Summer is coming, and Missourians are hitting the open road, which, after a brutal winter, has taken quite a beating. The Missouri Department of Transportation is looking into making Missouri roads safer, not just by filling in potholes but also widening shoulders on rural roads and expanding Interstate 70 from two lanes to three. That sounds expensive, but the Missouri state legislature has a plan for drumming up close to $800 million a year over the next ten years for Department of Transportation projects – a one percent increase in sales and use tax.
On the surface, raising revenue to improve roads with just a one percent sales tax increase sounds like a great idea. But Jeanette Mott Oxford of the Missouri Association for Social Welfare worries about who a sales tax increase will hurt the most.
“Sales taxes hit people who have no discretionary income,” says Oxford.
Oxford, who was a Democratic member of the Missouri House of Representatives from 2005-2012, says that the 20 percent of Missourians who are making $17,000 or less already pay 5.9 percent of their incomes in sales tax. For the wealthiest one percent making over $366,000, sales tax makes up just .9 percent of their income.
“Adding any sales tax to that one out of five Missourians living at less than $17,000 a year, means someone might not be able to afford to keep their heat on in the winter, or might not be able to afford a co-pay on a prescription.”
Instead, Oxford says, why not modernize the state’s fuel tax – the 17 cent tax that consumers pay on gasoline, diesel fuel, kerosene, and blended fuel that hasn’t changed in over 18 years.
“Our fuel tax is 17 cents and next year it will be 17 cents and the next year after that it'll be 17 cents, unless the legislature or the people in our state act in some manner to increase it,” she says.
The current fuel tax rate was set in 1996 and hasn’t fluctuated even as the cost of asphalt, concrete, and labor has gone up.
“It would take around a dime to get us back up to the purchasing power of this size of that fuel tax in 1996.”
Oxford admits that any tax increase has the potential to hit low income Missourians hard, but says a fuel tax could be easier for them to manage.

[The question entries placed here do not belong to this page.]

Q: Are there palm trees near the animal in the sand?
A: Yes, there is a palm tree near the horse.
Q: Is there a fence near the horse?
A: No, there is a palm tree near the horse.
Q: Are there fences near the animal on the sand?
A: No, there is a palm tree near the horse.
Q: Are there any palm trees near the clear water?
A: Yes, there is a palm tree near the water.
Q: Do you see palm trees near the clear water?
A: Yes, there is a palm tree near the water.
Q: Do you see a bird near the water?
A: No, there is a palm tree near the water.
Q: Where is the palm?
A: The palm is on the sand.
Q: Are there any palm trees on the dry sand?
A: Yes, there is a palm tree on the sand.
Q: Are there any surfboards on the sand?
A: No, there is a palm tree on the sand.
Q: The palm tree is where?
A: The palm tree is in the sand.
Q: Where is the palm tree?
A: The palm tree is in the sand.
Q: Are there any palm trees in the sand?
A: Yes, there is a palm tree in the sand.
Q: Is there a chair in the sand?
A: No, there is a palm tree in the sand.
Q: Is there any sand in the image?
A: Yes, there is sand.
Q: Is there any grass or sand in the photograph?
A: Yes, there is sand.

“In the case of sales taxes it’s hard to avoid most weeks shopping for several things that are gonna have the sales tax on it,” she says. “But you can make some decisions about how much you drive.”
Republican representative Dave Hinson, from Missouri’s 119th district, sponsored the amendment proposing the sales and use tax increase. He says even a 10 cent increase in the fuel tax wouldn’t generate nearly enough revenue to meet the needs of Missouri’s Department of Transportation.
“It would take a 25 cent fuel tax increase to be able to fund the projects that MoDOTs planning to do in the next two years,” says Hinson.
Of course this could all be moot by November. It’s actually really difficult to raise taxes in Missouri. According to Missouri state law, any tax increase that would generate a certain amount of revenue must be put to a vote of the people. It’s another reason lawmakers prefer a one percent sales tax increase over a 10 or 20 percent increase in fuel tax – they think it’ll be easier for the average Missouri voter to stomach when the measure shows up on the ballot this November.
Oxford disagrees. In 2002 when Missouri voted on a sales tax increase of just a half a percent, it was defeated at the polls by a 3 to 1 margin. A 4 cent increase on the fuel tax was also defeated that year.
So it’s not the actual percent increase that seems to matter to Missouri voters. No, the key to winning voter approval, Oxford says, is to keep them educated about the issue.
“I think people would be just as likely to vote for [a fuel tax] as for a sales tax, as long as we explained why we're doing it this way, what the impact is and also as long as we did create a mechanism by which we protected the families that are most vulnerable to an increase in fuel tax,” she says.
The downside to voter approved tax increases is that in order to educate the public, to have a chance at passing an increase of any size, lawmakers and advocacy groups would have to spend lots of money campaigning for the issue before Election Day.